----- EXTRACTED MATERIAL

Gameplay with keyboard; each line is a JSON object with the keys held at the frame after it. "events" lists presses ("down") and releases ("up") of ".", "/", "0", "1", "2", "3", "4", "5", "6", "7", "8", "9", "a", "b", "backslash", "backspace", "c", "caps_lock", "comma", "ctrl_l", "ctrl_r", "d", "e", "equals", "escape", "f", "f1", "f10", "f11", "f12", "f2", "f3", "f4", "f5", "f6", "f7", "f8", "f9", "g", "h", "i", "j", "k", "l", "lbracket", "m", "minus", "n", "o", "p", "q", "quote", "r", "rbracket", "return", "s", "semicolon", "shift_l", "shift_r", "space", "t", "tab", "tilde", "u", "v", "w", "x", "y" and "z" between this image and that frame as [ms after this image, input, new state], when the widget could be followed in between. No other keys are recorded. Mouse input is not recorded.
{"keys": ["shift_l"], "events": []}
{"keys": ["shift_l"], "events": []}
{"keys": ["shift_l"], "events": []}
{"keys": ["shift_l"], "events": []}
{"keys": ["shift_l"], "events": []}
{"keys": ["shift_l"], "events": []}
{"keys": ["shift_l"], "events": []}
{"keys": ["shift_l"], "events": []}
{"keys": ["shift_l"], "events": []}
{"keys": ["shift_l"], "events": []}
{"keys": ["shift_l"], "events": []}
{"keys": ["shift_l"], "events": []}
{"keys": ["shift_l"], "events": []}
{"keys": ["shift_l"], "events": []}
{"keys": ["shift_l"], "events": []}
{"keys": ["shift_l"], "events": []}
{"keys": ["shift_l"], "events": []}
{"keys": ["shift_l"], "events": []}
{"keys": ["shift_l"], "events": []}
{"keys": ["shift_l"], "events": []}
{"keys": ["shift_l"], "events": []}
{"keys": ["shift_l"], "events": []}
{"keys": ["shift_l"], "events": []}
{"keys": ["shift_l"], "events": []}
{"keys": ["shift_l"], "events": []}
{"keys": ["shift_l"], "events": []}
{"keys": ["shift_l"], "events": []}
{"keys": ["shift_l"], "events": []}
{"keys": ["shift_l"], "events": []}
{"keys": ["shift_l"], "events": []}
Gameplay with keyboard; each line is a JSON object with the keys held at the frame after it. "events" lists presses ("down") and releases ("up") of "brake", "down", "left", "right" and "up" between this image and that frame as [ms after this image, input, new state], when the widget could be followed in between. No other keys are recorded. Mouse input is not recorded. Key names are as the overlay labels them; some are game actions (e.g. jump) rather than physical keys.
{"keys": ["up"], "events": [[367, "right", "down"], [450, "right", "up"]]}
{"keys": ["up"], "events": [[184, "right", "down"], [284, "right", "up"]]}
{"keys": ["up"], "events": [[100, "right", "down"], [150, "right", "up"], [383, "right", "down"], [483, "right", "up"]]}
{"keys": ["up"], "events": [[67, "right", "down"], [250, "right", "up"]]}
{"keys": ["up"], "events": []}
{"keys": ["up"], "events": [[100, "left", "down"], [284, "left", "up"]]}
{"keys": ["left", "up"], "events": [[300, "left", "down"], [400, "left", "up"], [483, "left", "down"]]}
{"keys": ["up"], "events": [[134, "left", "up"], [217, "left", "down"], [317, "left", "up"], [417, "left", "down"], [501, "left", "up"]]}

----------

> **TASK TO CARRY OUT**
Transcribe the entries above so that nothing in them differs from the original.

> **REPLY**
Gameplay with keyboard; each line is a JSON object with the keys held at the frame after it. "events" lists presses ("down") and releases ("up") of ".", "/", "0", "1", "2", "3", "4", "5", "6", "7", "8", "9", "a", "b", "backslash", "backspace", "c", "caps_lock", "comma", "ctrl_l", "ctrl_r", "d", "e", "equals", "escape", "f", "f1", "f10", "f11", "f12", "f2", "f3", "f4", "f5", "f6", "f7", "f8", "f9", "g", "h", "i", "j", "k", "l", "lbracket", "m", "minus", "n", "o", "p", "q", "quote", "r", "rbracket", "return", "s", "semicolon", "shift_l", "shift_r", "space", "t", "tab", "tilde", "u", "v", "w", "x", "y" and "z" between this image and that frame as [ms after this image, input, new state], when the widget could be followed in between. No other keys are recorded. Mouse input is not recorded.
{"keys": ["shift_l"], "events": []}
{"keys": ["shift_l"], "events": []}
{"keys": ["shift_l"], "events": []}
{"keys": ["shift_l"], "events": []}
{"keys": ["shift_l"], "events": []}
{"keys": ["shift_l"], "events": []}
{"keys": ["shift_l"], "events": []}
{"keys": ["shift_l"], "events": []}
{"keys": ["shift_l"], "events": []}
{"keys": ["shift_l"], "events": []}
{"keys": ["shift_l"], "events": []}
{"keys": ["shift_l"], "events": []}
{"keys": ["shift_l"], "events": []}
{"keys": ["shift_l"], "events": []}
{"keys": ["shift_l"], "events": []}
{"keys": ["shift_l"], "events": []}
{"keys": ["shift_l"], "events": []}
{"keys": ["shift_l"], "events": []}
{"keys": ["shift_l"], "events": []}
{"keys": ["shift_l"], "events": []}
{"keys": ["shift_l"], "events": []}
{"keys": ["shift_l"], "events": []}
{"keys": ["shift_l"], "events": []}
{"keys": ["shift_l"], "events": []}
{"keys": ["shift_l"], "events": []}
{"keys": ["shift_l"], "events": []}
{"keys": ["shift_l"], "events": []}
{"keys": ["shift_l"], "events": []}
{"keys": ["shift_l"], "events": []}
{"keys": ["shift_l"], "events": []}
Gameplay with keyboard; each line is a JSON object with the keys held at the frame after it. "events" lists presses ("down") and releases ("up") of "brake", "down", "left", "right" and "up" between this image and that frame as [ms after this image, input, new state], when the widget could be followed in between. No other keys are recorded. Mouse input is not recorded. Key names are as the overlay labels them; some are game actions (e.g. jump) rather than physical keys.
{"keys": ["up"], "events": [[367, "right", "down"], [450, "right", "up"]]}
{"keys": ["up"], "events": [[184, "right", "down"], [284, "right", "up"]]}
{"keys": ["up"], "events": [[100, "right", "down"], [150, "right", "up"], [383, "right", "down"], [483, "right", "up"]]}
{"keys": ["up"], "events": [[67, "right", "down"], [250, "right", "up"]]}
{"keys": ["up"], "events": []}
{"keys": ["up"], "events": [[100, "left", "down"], [284, "left", "up"]]}
{"keys": ["left", "up"], "events": [[300, "left", "down"], [400, "left", "up"], [483, "left", "down"]]}
{"keys": ["up"], "events": [[134, "left", "up"], [217, "left", "down"], [317, "left", "up"], [417, "left", "down"], [501, "left", "up"]]}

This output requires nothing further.